Cette disposition va toucher les salariés les plus précaires qui, de ce fait, n’auront pas la possibilité de refuser qu’on leur impose de nouveaux horaires de travail. Ce sont majoritairement des femmes en charge de famille ou des salariés à temps partiel…autant dire que cette décision n’est pas sans conséquence tant sur le salaire que sur la calcul de leur future pension de retraite.
D’ailleurs, cette disposition ne peut que nous interroger quant à la vision du gouvernement et du patronat sur la prise en compte de la pénibilité dans le cadre de la future réforme du système de retraite.

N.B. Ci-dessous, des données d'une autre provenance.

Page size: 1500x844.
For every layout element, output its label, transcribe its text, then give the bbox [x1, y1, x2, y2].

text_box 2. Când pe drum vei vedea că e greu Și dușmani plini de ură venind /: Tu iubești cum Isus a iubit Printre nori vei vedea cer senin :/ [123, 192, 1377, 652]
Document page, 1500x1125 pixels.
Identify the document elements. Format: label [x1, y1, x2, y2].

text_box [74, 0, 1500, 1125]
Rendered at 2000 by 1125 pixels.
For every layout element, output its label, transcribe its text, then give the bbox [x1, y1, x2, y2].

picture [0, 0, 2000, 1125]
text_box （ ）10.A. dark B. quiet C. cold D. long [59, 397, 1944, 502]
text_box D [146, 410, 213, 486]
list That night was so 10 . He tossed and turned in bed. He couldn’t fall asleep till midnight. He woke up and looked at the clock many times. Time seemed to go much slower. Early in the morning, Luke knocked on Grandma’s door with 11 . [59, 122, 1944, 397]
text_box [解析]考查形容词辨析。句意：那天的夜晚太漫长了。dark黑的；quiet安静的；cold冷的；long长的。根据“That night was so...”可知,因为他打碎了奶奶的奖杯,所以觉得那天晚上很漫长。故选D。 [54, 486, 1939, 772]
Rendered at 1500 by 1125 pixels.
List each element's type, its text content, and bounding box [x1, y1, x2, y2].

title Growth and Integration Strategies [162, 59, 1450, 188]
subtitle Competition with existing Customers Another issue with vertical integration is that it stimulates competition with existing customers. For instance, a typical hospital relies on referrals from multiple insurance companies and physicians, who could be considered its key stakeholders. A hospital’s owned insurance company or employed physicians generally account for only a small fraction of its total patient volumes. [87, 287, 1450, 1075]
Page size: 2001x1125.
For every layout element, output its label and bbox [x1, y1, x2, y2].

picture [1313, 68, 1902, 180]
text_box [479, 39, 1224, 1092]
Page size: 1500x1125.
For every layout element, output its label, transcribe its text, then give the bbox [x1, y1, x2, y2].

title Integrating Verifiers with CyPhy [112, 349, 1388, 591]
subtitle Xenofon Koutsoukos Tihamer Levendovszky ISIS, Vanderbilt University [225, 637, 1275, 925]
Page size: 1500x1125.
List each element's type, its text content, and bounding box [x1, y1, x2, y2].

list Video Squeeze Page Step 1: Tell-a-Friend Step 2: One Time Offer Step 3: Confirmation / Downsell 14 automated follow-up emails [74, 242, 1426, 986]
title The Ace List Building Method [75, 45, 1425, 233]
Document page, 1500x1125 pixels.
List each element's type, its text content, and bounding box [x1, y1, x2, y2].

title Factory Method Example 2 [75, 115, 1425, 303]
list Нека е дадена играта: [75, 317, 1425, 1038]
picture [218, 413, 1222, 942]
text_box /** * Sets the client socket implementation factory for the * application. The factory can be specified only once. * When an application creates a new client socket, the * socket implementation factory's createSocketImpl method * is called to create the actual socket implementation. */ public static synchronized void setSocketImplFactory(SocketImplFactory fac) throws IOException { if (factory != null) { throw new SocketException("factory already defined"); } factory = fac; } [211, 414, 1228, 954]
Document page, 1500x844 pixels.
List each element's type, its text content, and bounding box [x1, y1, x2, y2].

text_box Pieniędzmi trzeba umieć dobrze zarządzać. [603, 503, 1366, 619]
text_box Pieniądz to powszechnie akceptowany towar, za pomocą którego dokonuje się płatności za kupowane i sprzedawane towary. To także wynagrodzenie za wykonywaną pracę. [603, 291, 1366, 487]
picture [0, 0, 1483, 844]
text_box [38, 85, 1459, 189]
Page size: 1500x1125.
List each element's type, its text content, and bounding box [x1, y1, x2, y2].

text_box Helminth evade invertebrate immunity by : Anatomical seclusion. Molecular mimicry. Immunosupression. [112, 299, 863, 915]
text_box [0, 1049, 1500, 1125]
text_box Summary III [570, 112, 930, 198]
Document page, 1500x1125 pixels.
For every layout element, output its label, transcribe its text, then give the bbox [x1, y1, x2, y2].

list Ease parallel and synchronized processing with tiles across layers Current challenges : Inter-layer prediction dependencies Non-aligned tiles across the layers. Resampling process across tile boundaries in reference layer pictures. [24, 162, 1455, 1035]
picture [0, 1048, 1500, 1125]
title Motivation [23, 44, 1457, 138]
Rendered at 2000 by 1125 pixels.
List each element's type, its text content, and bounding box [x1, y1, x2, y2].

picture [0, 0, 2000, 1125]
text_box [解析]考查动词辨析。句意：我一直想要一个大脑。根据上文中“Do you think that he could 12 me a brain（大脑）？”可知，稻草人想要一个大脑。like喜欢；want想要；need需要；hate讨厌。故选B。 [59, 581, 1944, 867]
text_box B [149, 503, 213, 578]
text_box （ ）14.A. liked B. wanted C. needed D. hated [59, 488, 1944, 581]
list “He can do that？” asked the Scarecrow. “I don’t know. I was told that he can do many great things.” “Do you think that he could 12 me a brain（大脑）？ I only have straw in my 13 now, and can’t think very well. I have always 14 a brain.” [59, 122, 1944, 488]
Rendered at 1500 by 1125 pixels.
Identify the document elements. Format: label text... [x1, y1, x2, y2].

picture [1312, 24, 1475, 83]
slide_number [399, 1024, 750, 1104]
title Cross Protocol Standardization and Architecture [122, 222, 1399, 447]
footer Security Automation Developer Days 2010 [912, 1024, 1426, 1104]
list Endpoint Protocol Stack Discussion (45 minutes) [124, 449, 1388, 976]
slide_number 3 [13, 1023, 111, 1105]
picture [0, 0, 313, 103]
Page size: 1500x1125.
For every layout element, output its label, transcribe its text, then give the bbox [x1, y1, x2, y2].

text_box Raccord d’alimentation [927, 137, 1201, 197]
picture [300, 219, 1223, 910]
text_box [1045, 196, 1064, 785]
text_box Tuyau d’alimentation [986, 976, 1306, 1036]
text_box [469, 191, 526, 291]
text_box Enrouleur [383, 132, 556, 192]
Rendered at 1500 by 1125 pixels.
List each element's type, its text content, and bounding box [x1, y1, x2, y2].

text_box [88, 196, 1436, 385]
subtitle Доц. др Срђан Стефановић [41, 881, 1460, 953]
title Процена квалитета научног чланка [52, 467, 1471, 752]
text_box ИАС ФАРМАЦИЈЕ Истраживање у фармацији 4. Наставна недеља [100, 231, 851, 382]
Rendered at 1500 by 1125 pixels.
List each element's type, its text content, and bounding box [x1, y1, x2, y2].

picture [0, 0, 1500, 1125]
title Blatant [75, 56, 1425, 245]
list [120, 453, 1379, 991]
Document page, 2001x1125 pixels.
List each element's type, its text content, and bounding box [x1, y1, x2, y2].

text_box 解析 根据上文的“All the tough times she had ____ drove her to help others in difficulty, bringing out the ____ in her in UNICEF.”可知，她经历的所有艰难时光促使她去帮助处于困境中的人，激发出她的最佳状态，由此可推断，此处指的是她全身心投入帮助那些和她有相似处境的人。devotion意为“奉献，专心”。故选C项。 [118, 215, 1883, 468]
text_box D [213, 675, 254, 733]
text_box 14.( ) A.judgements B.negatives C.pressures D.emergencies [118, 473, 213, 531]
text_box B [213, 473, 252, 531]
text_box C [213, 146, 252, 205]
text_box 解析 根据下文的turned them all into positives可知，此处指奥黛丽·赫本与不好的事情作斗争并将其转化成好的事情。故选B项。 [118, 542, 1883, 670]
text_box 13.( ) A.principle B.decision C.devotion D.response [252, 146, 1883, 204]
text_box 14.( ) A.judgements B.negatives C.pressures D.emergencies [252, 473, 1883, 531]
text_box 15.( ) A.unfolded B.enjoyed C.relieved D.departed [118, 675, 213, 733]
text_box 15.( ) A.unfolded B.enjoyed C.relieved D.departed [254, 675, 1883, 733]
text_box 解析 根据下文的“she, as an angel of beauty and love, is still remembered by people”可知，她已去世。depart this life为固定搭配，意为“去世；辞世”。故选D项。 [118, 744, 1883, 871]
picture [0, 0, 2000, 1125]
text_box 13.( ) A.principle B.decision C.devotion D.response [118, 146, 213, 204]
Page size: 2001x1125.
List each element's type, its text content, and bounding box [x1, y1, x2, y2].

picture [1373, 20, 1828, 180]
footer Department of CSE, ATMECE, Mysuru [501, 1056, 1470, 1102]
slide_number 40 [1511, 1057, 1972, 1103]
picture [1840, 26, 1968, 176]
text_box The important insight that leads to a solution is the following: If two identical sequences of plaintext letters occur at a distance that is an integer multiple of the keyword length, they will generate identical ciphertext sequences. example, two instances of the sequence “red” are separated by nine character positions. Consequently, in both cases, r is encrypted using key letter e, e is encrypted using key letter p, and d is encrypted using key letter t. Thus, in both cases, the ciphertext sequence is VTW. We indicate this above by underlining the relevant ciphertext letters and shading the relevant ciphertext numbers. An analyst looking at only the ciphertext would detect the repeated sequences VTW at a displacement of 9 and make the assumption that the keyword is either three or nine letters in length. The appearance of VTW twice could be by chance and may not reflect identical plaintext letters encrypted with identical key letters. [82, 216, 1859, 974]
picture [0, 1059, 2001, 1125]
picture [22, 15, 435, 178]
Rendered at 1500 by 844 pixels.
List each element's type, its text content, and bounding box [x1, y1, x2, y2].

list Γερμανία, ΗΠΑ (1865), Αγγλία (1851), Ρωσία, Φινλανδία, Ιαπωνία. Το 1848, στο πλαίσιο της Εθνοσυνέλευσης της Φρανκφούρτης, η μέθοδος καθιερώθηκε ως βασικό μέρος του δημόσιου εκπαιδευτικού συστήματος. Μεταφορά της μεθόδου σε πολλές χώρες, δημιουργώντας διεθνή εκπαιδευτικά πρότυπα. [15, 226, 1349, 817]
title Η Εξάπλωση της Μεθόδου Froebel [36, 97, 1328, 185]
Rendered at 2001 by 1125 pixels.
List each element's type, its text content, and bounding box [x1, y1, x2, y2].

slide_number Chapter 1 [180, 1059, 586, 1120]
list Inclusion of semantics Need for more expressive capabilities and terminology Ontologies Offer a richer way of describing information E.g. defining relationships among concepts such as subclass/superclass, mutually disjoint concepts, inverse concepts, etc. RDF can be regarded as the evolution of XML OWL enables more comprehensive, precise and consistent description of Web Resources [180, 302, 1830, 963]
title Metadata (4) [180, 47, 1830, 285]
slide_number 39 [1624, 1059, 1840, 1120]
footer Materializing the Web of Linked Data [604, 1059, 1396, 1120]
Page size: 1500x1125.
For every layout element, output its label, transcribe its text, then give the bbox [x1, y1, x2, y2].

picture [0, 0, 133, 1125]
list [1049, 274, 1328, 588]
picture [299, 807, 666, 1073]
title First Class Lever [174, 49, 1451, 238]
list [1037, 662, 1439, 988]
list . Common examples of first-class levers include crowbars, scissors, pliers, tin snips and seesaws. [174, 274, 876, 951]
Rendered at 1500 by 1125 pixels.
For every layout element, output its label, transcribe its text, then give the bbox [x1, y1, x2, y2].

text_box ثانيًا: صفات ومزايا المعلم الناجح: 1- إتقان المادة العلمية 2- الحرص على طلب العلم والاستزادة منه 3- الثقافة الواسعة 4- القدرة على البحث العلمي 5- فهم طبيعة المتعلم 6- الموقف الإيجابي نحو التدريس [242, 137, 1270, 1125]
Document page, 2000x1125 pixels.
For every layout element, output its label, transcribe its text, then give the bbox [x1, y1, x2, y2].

Le projet de loi renvoie dans les entreprises ou à défaut dans les branches les négociations concernant la définition du travail de nuit et ses contreparties. La marge de négociation sera mince pour les organisations syndicales, alors que le ministère du Travail vient de faire pencher la balance du rapport de force en faveur des entreprises de la grande distribution. Et même si des dispositions compensatrices sont obtenues dans les négociations de convention collective de branche, les entreprises pourront y déroger par accord collectif.
Le travail de nuit doit être justifié par « la nécessité d’assurer la continuité de l’activité » de l’entreprise ou d’assurer un « service d’utilité sociale ». Pour la CGT, l’activité des commerces d’alimentation ne justifie en rien une mesure qui aura des impacts sur la santé et les conditions de travail des salariés.
Voilà une nouvelle illustration du dialogue social tel que le Gouvernement l’entend. Rien d’étonnant de la part d’un ministère qui a désavoué ses propres agents à l’occasion de l’utilisation du droit de retrait par les cheminots et qui entend supprimer le Haut conseil au dialogue social.